## Exercise aim
Restate the entries below exactly. Images are not part of the copy.

## Exercise data

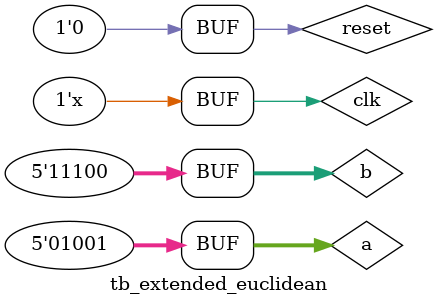
<source format=v>
`timescale 1ns / 1ps

/** @module : tb_extended_euclidean
 *  @author : Secure Trusted and Assured Microelectronics (STAM) Center

 *  Copyright (c) 2023 PQC.Secure (STAM/SCAI/ASU)
 *  Permission is hereby granted, free of charge, to any person obtaining a copy
 *  of this software and associated documentation files (the "Software"), to deal
 *  in the Software without restriction, including without limitation the rights
 *  to use, copy, modify, merge, publish, distribute, sublicense, and/or sell
 *  copies of the Software, and to permit persons to whom the Software is
 *  furnished to do so, subject to the following conditions:
 *  The above copyright notice and this permission notice shall be included in
 *  all copies or substantial portions of the Software.
 *
 *  THE SOFTWARE IS PROVIDED "AS IS", WITHOUT WARRANTY OF ANY KIND, EXPRESS OR
 *  IMPLIED, INCLUDING BUT NOT LIMITED TO THE WARRANTIES OF MERCHANTABILITY,
 *  FITNESS FOR A PARTICULAR PURPOSE AND NONINFRINGEMENT. IN NO EVENT SHALL THE
 *  AUTHORS OR COPYRIGHT HOLDERS BE LIABLE FOR ANY CLAIM, DAMAGES OR OTHER
 *  LIABILITY, WHETHER IN AN ACTION OF CONTRACT, TORT OR OTHERWISE, ARISING FROM,
 *  OUT OF OR IN CONNECTION WITH THE SOFTWARE OR THE USE OR OTHER DEALINGS IN
 *  THE SOFTWARE.
 *
 *
 */

module tb_extended_euclidean;

reg clk, reset;
reg [4:0] a, b;
wire [4:0] result;

extended_euclidean dut(.clk(clk), .reset(reset), .a(a), .b(b), .result(result));

always #5 clk = ~clk;

initial begin
    clk = 0;
    reset = 1;
    a = 9;
    b = 28;
    #10; reset = 0;
end

endmodule

</source>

## Task response
<source format=v>
`timescale 1ns / 1ps

/** @module : tb_extended_euclidean
 *  @author : Secure Trusted and Assured Microelectronics (STAM) Center

 *  Copyright (c) 2023 PQC.Secure (STAM/SCAI/ASU)
 *  Permission is hereby granted, free of charge, to any person obtaining a copy
 *  of this software and associated documentation files (the "Software"), to deal
 *  in the Software without restriction, including without limitation the rights
 *  to use, copy, modify, merge, publish, distribute, sublicense, and/or sell
 *  copies of the Software, and to permit persons to whom the Software is
 *  furnished to do so, subject to the following conditions:
 *  The above copyright notice and this permission notice shall be included in
 *  all copies or substantial portions of the Software.
 *
 *  THE SOFTWARE IS PROVIDED "AS IS", WITHOUT WARRANTY OF ANY KIND, EXPRESS OR
 *  IMPLIED, INCLUDING BUT NOT LIMITED TO THE WARRANTIES OF MERCHANTABILITY,
 *  FITNESS FOR A PARTICULAR PURPOSE AND NONINFRINGEMENT. IN NO EVENT SHALL THE
 *  AUTHORS OR COPYRIGHT HOLDERS BE LIABLE FOR ANY CLAIM, DAMAGES OR OTHER
 *  LIABILITY, WHETHER IN AN ACTION OF CONTRACT, TORT OR OTHERWISE, ARISING FROM,
 *  OUT OF OR IN CONNECTION WITH THE SOFTWARE OR THE USE OR OTHER DEALINGS IN
 *  THE SOFTWARE.
 *
 *
 */

module tb_extended_euclidean;

reg clk, reset;
reg [4:0] a, b;
wire [4:0] result;

extended_euclidean dut(.clk(clk), .reset(reset), .a(a), .b(b), .result(result));

always #5 clk = ~clk;

initial begin
    clk = 0;
    reset = 1;
    a = 9;
    b = 28;
    #10; reset = 0;
end

endmodule

</source>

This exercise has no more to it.